IRIS in New Haven preparing for Ukrainian refugees
NEW HAVEN, CT (WFSB) – As hundreds of thousands of Ukrainians flee their homeland each day the question becomes, where will they all go?
While they’re currently seeking refuge in neighboring countries, Connecticut could eventually see some try to start a new life here.
There are large Ukrainian-American communities in both Hartford and Fairfield counties.
IRIS in New Haven says six years ago they resettled a small group, including a large family.
While there are no plans just yet, they say they will be ready to help, if called.
For the past week we’ve watched the heartbreaking images of Ukrainians, many of them women and young children, fleeing their country under attack.
“Packing a couple of bags quickly, grabbing their children under their arms, weaving their way around the fighting,” said Chris George.
George is with Integrated Refugee and Immigrant Services in New Haven, an agency that’s been helping displaced people establish new lives, in a new country for 40 years.
“We have fresh in our minds, the airlift of hundred thousand Afghans from Afghanistan,” George said. “We’ve resettled 450 in about 4 months, so we’ve been very very busy, but if there is a need and if more people come, we stand ready to help them.”
George says the U.S. rarely brings in large numbers of people quickly, and he doesn’t expect that to be the case with the crisis in Ukraine either.
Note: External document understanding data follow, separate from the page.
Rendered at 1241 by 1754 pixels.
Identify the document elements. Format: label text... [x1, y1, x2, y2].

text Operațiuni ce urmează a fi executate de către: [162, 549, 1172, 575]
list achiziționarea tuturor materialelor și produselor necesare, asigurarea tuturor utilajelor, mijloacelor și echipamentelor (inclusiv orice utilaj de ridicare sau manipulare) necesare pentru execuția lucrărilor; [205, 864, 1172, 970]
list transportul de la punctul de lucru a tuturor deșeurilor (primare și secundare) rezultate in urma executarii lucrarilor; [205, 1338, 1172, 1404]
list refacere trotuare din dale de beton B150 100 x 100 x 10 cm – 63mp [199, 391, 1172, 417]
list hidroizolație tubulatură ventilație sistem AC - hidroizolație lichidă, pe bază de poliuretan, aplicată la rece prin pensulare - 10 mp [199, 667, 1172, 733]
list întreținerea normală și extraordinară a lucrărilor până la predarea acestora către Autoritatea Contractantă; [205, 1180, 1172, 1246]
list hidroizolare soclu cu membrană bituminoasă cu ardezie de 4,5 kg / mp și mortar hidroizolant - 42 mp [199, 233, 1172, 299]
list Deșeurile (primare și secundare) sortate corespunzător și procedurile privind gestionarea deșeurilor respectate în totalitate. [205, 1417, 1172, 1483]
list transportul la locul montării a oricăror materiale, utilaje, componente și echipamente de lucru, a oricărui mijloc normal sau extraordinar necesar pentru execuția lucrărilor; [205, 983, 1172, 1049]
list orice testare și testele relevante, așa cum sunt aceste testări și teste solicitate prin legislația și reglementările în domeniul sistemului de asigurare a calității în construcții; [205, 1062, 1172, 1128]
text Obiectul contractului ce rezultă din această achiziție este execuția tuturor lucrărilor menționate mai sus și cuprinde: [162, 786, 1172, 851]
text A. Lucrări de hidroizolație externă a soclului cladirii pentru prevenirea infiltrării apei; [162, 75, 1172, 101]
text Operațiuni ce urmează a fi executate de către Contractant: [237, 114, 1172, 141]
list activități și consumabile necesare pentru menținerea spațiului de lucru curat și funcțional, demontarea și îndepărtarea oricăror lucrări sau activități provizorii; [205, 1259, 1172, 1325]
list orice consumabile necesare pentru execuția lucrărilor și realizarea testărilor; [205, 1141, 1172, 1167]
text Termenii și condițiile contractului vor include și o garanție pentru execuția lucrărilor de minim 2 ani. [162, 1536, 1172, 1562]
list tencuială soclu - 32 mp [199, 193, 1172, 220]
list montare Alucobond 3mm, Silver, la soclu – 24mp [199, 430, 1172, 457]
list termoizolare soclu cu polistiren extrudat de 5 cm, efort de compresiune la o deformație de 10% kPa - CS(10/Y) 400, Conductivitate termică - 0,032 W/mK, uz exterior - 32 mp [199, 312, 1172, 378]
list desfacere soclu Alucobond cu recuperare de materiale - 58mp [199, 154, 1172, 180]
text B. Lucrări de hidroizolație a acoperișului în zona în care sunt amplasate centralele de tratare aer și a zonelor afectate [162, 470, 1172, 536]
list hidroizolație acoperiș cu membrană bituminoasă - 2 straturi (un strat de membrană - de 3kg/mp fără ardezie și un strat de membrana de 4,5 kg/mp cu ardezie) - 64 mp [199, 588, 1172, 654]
“They will probably do what most refugees do and that is wait in the neighboring countries with assistance from the United Nations and other organizations for long periods of time, hoping to go home, or maybe integrated into the countries they have fled to or as a last resort, being resettled in other countries like the United States,” George said.
But if it gets to that point, Governor Ned Lamont says Connecticut will be ready.
“If there is a need from Ukraine as well, absolutely, we’ll do the right thing. We’ve got a significant Ukrainian population in CT already, New Britain, Stamford, Hartford,” Lamont said.
While his agency monitors the situation thousands of miles away, George says he hopes plenty of others will too.
“It allows Americans to really get a picture of and to understand what refugees go through and hopefully that sympathy, that compassion, that support will be directed towards all refugees,” he said.
While we see the footage from Ukraine George points out, you need to keep in mind there are currently 26 million refugees worldwide, most of them in the Middle East and Africa, that have been waiting for long periods of time to be resettled.